Open dannybeckett opened 1 month ago
Generally, I think only global robots should be included in AWStats robots.pm
. Every entry slows AWStats down, and web-host specific entries would only be relevant to the few using that web-host. Possibly adding a generic catch-all pattern for monitor
might be worth having.
For custom/local robots, the documented way to handle them is to include them in a SkipUserAgent
directive, or locally modify robots.pm
: https://www.awstats.org/docs/awstats_config.html#SkipUserAgents
It would be nice if there was a way to avoid directly modifying robots.pm
. Possibly this could be done via a plugin or new directive.

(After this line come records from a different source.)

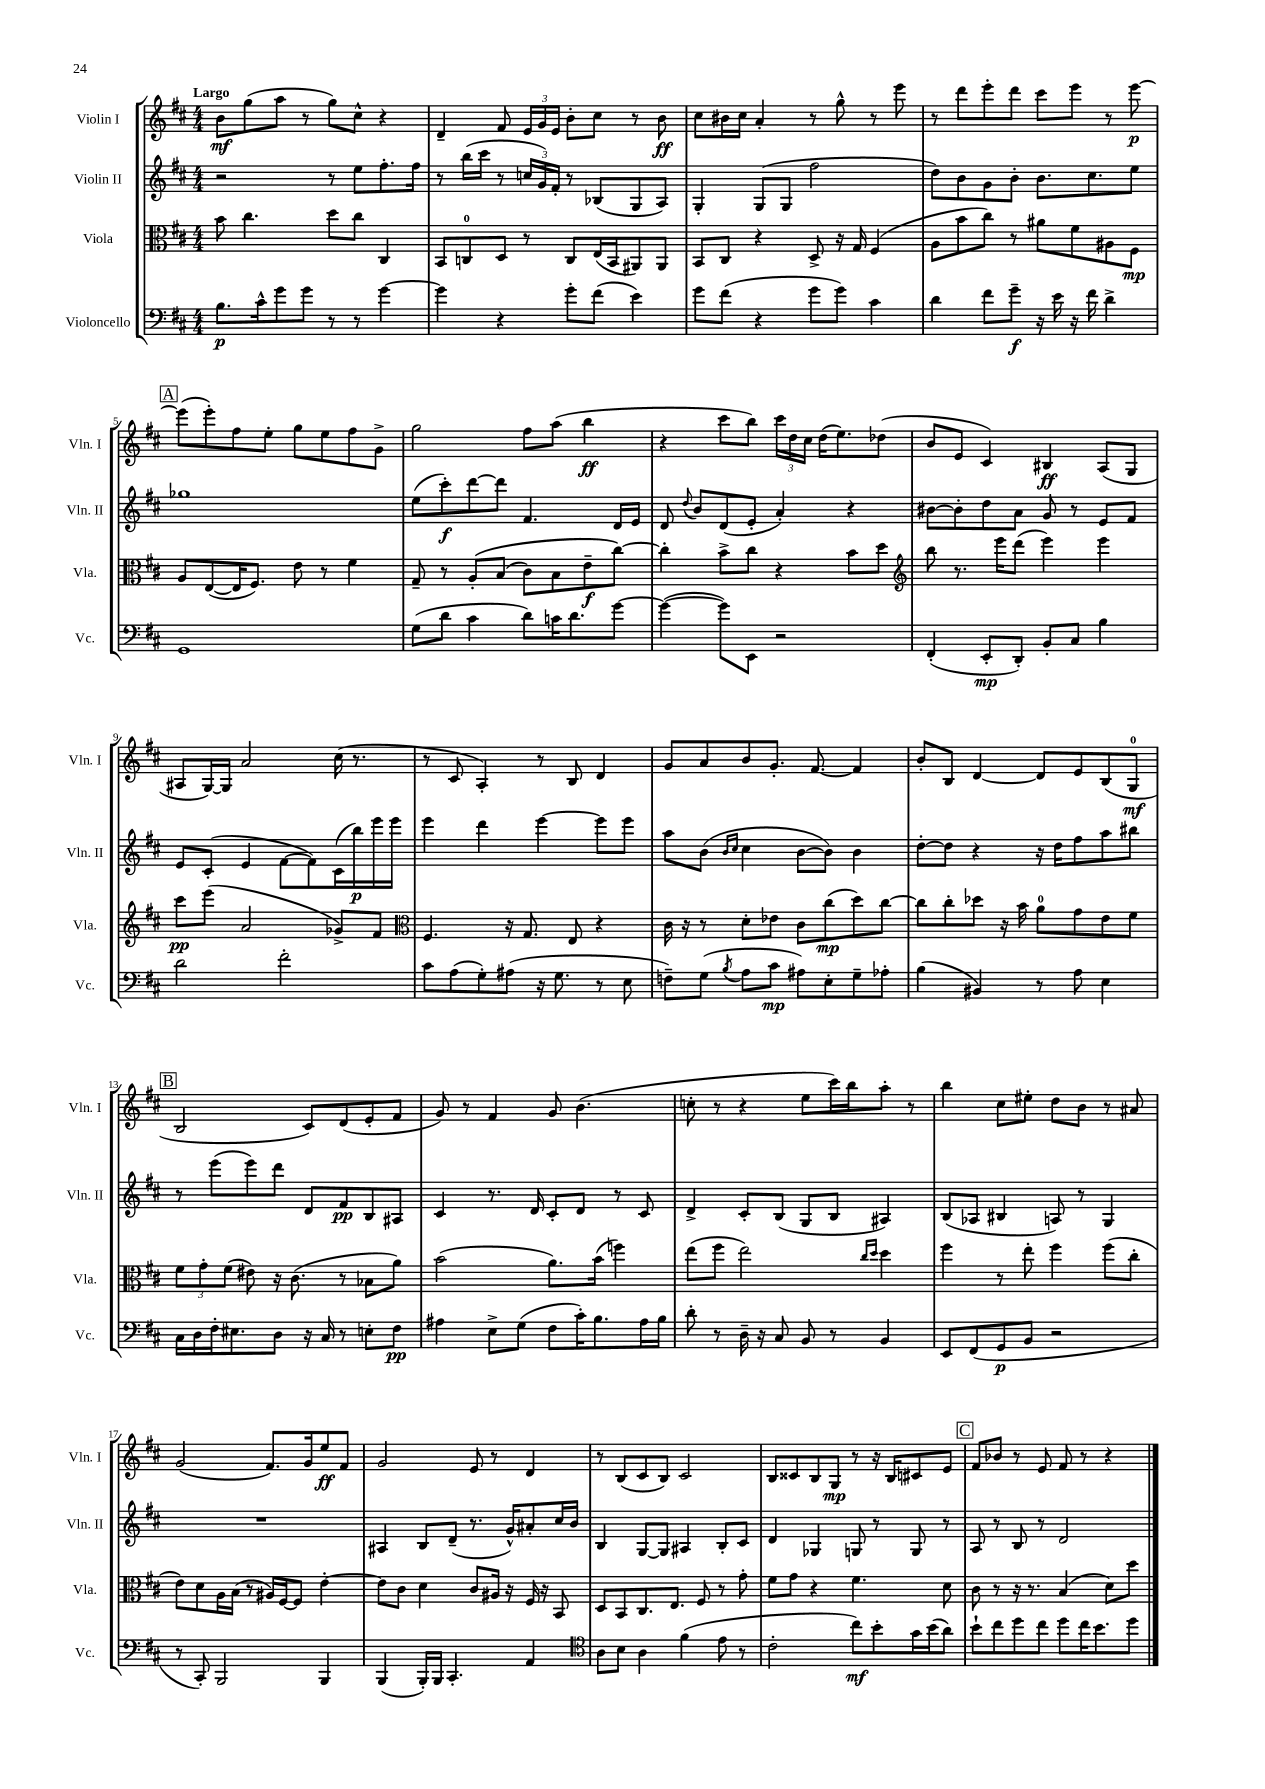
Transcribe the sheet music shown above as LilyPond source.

<<
\new StaffGroup <<
\new Staff = "s0" \with { instrumentName = "Violin I" shortInstrumentName = "Vln. I" } {
    \clef treble \key d \major \numericTimeSignature \time 4/4 \tempo "Largo"
    \autoBeamOff b'8[\mf g''8( a''8] r8 g''8[) cis''8]-^ r4 |
    d'4-- fis'8 \tuplet 3/2 { e'16[ g'16 e'16] } b'8[-. cis''8] r8 b'8\ff |
    cis''8[ bis'16 cis''16] a'4-. r8 g''8-^ r8 e'''8 |
    r8 d'''8[ e'''8-. d'''8] cis'''8[ e'''8] r8 e'''8~\p |
    \mark \markup { \box "A" } e'''8[( e'''8-.) fis''8 e''8]-. g''8[ e''8 fis''8 g'8]-> |
    g''2 fis''8[ a''8]( b''4\ff |
    r4 cis'''8[ b''8]) \tuplet 3/2 { cis'''16[ d''16 cis''16] } d''16[( e''8.) des''8]( |
    b'8[ e'8] cis'4) bis4\ff a8[( g8] |
    ais8[ g16~) g16] a'2 cis''16( r8. |
    r8 cis'8 a4-.) r8 b8 d'4 |
    g'8[ a'8 b'8 g'8.]-. fis'8.~ fis'4 |
    b'8[-. b8] d'4~ d'8[ e'8 b8( g8]-0\mf |
    \mark \markup { \box "B" } b2 cis'8[) d'8( e'8-. fis'8] |
    g'8) r8 fis'4 g'8 b'4.( |
    c''8-. r8 r4 e''8[ cis'''16) b''16 a''8]-. r8 |
    b''4 cis''8[ eis''8]-. d''8[ b'8] r8 ais'8 |
    g'2( fis'8.[) g'16 e''8\ff fis'8] |
    g'2 e'8 r8 d'4 |
    r8 b8[( cis'8 b8]) cis'2 |
    b8[ cisis'8 b8 g8]\mp r8 r16 b16[ cis'8 e'8] |
    \mark \markup { \box "C" } fis'8[ bes'8] r8 e'8 fis'8 r8 r4 \bar "|." |
}
\new Staff = "s1" \with { instrumentName = "Violin II" shortInstrumentName = "Vln. II" } {
    \clef treble \key d \major \numericTimeSignature \time 4/4
    \autoBeamOff r2 r8 e''8[ fis''8.-. fis''16] |
    r8 b''16[( cis'''16] r8 \tuplet 3/2 { c''16[ g'16) fis'16]-. } r8 bes8[( g8 a8]) |
    g4-. g8[( g8] fis''2 |
    d''8[) b'8 g'8 b'8]-. b'8.[ cis''8. e''8] |
    \mark \markup { \box "A" } ges''1 |
    e''8[( cis'''8-.\f) d'''8~ d'''8] fis'4. d'16[ e'16] |
    d'8 \appoggiatura { d''8 } b'8[ d'8( e'8]-. a'4-.) r4 |
    bis'8[~ bis'8-. d''8 a'8] g'8 r8 e'8[ fis'8] |
    e'8[ cis'8]-.( e'4 fis'8[~ fis'8) cis'16( b''16\p) e'''16 e'''16] |
    e'''4 d'''4 e'''4~ e'''8[ e'''8] |
    a''8[ b'8]( \grace { b'16[ cis''16] } cis''4 b'8[~ b'8]) b'4 |
    d''8[~-. d''8] r4 r16 d''16[ fis''8 a''8 bis''8] |
    \mark \markup { \box "B" } r8 e'''8[( e'''8) d'''8] d'8[ fis'8\pp b8 ais8] |
    cis'4 r8. d'16 cis'8[-. d'8] r8 cis'8 |
    d'4-> cis'8[-. b8]( g8[ b8] ais4) |
    b8[( aes8] bis4 a8) r8 g4 |
    R1 |
    ais4 b8[ d'8]--( r8. g'16[-^) ais'8-. cis''16 b'16] |
    b4 g8[~ g8] ais4 b8[-. cis'8] |
    d'4 ges4 g8 r8 g8 r8 |
    \mark \markup { \box "C" } a8 r8 b8 r8 d'2 \bar "|." |
}
\new Staff = "s2" \with { instrumentName = "Viola" shortInstrumentName = "Vla." } {
    \clef alto \key d \major \numericTimeSignature \time 4/4
    \autoBeamOff b'8 cis''4. d''8[ cis''8] cis4 |
    b,8[ c8-0 d8] r8 c8[ e16( b,16 ais,8) ais,8] |
    b,8[ cis8] r4 d8-> r16 g16 fis4( |
    a8[ b'8 cis''8]) r8 ais'8[ fis'8 ais8 fis8]\mp |
    \mark \markup { \box "A" } a8[ e8~( e16 fis8.]) e'8 r8 fis'4 |
    g8-- r8 a8[-.\( b8]( cis'8[) b8 e'8--\f cis''8]~\) |
    cis''4-. b'8[-> cis''8] r4 b'8[ d''8] |
    \clef treble b''8 r8. e'''16[ d'''8]( e'''4) e'''4 |
    cis'''8[\pp e'''8]( a'2 ges'8[->) fis'8] |
    \clef alto fis4. r16 g8. e8 r4 |
    cis'16 r16 r8 d'8[-. ees'8] cis'8[ cis''8\mp( d''8) cis''8]~ |
    cis''8[ cis''8-. des''8] r16 b'16 a'8[-0 g'8 e'8 fis'8] |
    \mark \markup { \box "B" } \tuplet 3/2 { fis'8[ g'8-. fis'8]( } eis'8) r16 cis'8.( r8 bes8[ a'8]) |
    b'2( a'8.[) b'16]( f''4) |
    e''8[( fis''8] e''2) \grace { cis''16[ d''16] } d''4 |
    fis''4 r8 e''8-. fis''4 fis''8[( cis''8]-. |
    e'8[) d'8 a16 b16]( r8 ais16[) fis16~ fis8] e'4~-. |
    e'8[ cis'8] d'4 cis'8[ ais16] r16 fis16 r16 b,8 |
    d8[ b,8 cis8. e8.] fis8 r8 g'8-. |
    fis'8[ g'8] r4 fis'4. d'8 |
    \mark \markup { \box "C" } cis'8 r8 r16 r8. b4( d'8[) d''8] \bar "|." |
}
\new Staff = "s3" \with { instrumentName = "Violoncello" shortInstrumentName = "Vc." } {
    \clef bass \key d \major \numericTimeSignature \time 4/4
    \autoBeamOff b8.[\p cis'16-^ g'8 g'8] r8 r8 g'4~ |
    g'4 r4 g'8[-. fis'8]( e'4) |
    g'8[ fis'8]( r4 g'8[ g'8]) cis'4 |
    d'4 fis'8[ g'8]--\f r16 e'16 r16 fis'16 d'4-> |
    \mark \markup { \box "A" } g,1 |
    g8[( d'8] cis'4 d'8[) c'16 d'8. g'8]~ |
    g'4~( g'8[) e,8] r2 |
    fis,4-.( e,8[-.\mp d,8]-.) b,8[-. cis8] b4 |
    d'2 fis'2-. |
    cis'8[ a8( g8-.) ais8]( r16 g8. r8 e8 |
    f8[--) g8]( \acciaccatura { b8 } a8[ cis'8]\mp ais8[) e8-. g8-- aes8]-. |
    b4( bis,4) r8 a8 e4 |
    \mark \markup { \box "B" } cis16[ d16 fis16-. eis8. d8] r16 cis16 r8 e8[-. fis8]\pp |
    ais4 e8[-> g8]( fis8[ cis'16-.) b8. ais16 b16] |
    d'8-. r8 d16-- r16 cis8 b,8 r8 b,4 |
    e,8[ fis,8( g,8\p b,8] r2 |
    r8 cis,8-.) b,,2 b,,4 |
    b,,4( b,,16[-.) b,,16] cis,4.-. a,4 |
    \clef tenor a8[ b8] a4 fis'4( e'8 r8 |
    cis'2-. cis''8[\mf) b'8-. g'16 b'16( a'8]) |
    \mark \markup { \box "C" } b'8[-! cis''8 d''8 cis''8] d''8[ cis''16 b'8. d''8] \bar "|." |
}
>>
>>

@chuckhoupt The SkipUserAgents
option sounds perfect, thank you! I now have these options set:
SkipUserAgents="Hetzner_System_Monitoring"
OnlyUserAgents=""
LogFormat=1
I noticed in the Docs it says that it only affects future logs that will be processed.
I tried to regenerate the stats using this tool in Plesk:
plesk sbin statistics --generate-all-webstat
plesk sbin statistics --calculate-all
However it is still showing up in Unknown Browsers:
After looking at the Apache access log, it seems that AWStats is replacing spaces with underscores in the user agent:
213.133.113.83 - - [23/Jul/2024:13:49:18 +0100] "GET / HTTP/1.1" 301 162 "-" "Hetzner System Monitoring"
I would try with spaces instead of underscores, but it seems that SkipUserAgents
uses the space character as a separator.
I just tried this RegEx but it still shows up in AWStats unfortunately:
SkipUserAgents="REGEX[Hetzner\sSystem\sMonitoring]"
I also tried:
SkipUserAgents="REGEX[.*Monitoring.*]"
And:
SkipUserAgents="REGEX[Monitoring]"
I also tried to manually regenerate the stats using this tool in Plesk, but it didn't help.
On the plus side, it does appear to have prevented it from showing up in future stats. I can see that this useragent has not visited the site for about an hour, when I know it accesses our site every 5 minutes - so it looks like it should be hidden next month :)
I have left the option set as:
SkipUserAgents="REGEX[Hetzner\sSystem\sMonitoring]"
Hi guys
Please could you add this to robots? It is our server provider's monitoring service and it generates a lot of hits.
User-Agent:
Hetzner_System_Monitoring
Thanks!